TASK DETAILS:
Copy the passage on health care between "Obama, for instance, establishes" and "want to consider.", inclusive, replacing "doctors" with "physicians".

PASSAGE PROVIDED:
Dean proposes an interesting framework for opposing critics who argue that progressive plans would result in a “government-take over” of health care. At their core, progressive proposals compliment true conservative values of personal freedom/choice and business competition, and push back against those who want a monopoly of private sector options.

Obama, for instance, establishes a government framework within which private insurers can compete with a new public plan on a level playing field. The key here is ‘regulated competition.’ Health care system can’t function in a real free market. Free markets require informed consumers and plenty of comparison options. But when we get really sick, we don’t really challenge professional medical opinion or haggle over the price of a given procedure. We put our trust in our doctors and hope for a speedy recovery.

Ultimately, health care is like no other consumer good: it’s about life and death not likes and dislikes. Obama is trying to re-orient the system so that it competes on the quality of care, not the quantity. He’s applying free-market principles, but he’s staying away from the extremes. It’s something Dean’s critics may also want to consider.






5 Responses to “Dean: Give Americans A Choice, ‘I Don’t Think We Should Impose Single-Payer On Everybody’”

  1. stateofthedivision Says:

    The key is community rating all around. Without it, Medicare stands to be at a disadvantage. The elderly utilize more health care services. Should Medicare be the only choice for those with pre-existing medical conditions, that will impact the cost of Medicare for the average citizen.

DATASET ENTRIES:
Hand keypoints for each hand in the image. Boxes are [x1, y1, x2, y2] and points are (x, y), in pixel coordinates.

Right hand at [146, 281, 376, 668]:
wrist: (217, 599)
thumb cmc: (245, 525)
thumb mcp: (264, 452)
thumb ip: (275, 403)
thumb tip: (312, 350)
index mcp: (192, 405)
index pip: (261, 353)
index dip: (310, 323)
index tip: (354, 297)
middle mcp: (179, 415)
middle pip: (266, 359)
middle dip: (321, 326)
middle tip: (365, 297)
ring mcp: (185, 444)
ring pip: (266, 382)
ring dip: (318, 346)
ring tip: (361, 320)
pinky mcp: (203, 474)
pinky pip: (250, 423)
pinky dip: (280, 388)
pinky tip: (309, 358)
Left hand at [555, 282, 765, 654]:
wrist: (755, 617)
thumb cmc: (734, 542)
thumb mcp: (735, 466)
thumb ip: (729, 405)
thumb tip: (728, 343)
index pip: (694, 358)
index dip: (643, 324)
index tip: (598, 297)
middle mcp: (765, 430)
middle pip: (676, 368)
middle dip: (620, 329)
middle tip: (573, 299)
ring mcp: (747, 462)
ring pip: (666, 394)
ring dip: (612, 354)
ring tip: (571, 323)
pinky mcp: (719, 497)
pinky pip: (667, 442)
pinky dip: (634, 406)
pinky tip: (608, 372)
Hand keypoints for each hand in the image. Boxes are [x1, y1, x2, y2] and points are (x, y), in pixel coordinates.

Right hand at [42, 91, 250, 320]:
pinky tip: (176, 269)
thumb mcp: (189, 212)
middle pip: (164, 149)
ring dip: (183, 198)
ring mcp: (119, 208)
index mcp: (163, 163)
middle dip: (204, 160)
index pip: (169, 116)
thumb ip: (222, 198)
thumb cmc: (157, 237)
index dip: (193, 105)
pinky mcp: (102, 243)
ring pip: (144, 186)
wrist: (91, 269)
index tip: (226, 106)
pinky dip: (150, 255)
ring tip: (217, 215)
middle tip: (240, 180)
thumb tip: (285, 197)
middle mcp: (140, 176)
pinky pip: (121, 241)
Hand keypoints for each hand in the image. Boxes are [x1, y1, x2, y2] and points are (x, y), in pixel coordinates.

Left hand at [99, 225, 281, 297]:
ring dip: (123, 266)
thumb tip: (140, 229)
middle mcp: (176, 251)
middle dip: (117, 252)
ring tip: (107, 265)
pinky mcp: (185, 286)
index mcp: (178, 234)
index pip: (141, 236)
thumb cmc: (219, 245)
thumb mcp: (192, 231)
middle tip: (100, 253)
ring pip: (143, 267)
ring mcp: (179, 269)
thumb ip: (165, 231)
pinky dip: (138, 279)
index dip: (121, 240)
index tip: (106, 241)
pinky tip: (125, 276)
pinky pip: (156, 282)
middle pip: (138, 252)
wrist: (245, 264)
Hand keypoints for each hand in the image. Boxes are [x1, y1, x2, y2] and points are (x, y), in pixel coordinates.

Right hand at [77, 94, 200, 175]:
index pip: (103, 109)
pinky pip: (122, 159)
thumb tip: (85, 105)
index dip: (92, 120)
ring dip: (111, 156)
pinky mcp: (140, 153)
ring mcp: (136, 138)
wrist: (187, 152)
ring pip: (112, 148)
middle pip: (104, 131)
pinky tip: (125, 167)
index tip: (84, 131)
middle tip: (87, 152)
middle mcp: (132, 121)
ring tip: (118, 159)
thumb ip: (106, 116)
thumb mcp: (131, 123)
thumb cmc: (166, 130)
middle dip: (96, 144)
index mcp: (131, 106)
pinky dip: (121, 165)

OUTPUT FOR THIS EXERCISE:
Obama, for instance, establishes a government framework within which private insurers can compete with a new public plan on a level playing field. The key here is ‘regulated competition.’ Health care system can’t function in a real free market. Free markets require informed consumers and plenty of comparison options. But when we get really sick, we don’t really challenge professional medical opinion or haggle over the price of a given procedure. We put our trust in our physicians and hope for a speedy recovery.

Ultimately, health care is like no other consumer good: it’s about life and death not likes and dislikes. Obama is trying to re-orient the system so that it competes on the quality of care, not the quantity. He’s applying free-market principles, but he’s staying away from the extremes. It’s something Dean’s critics may also want to consider.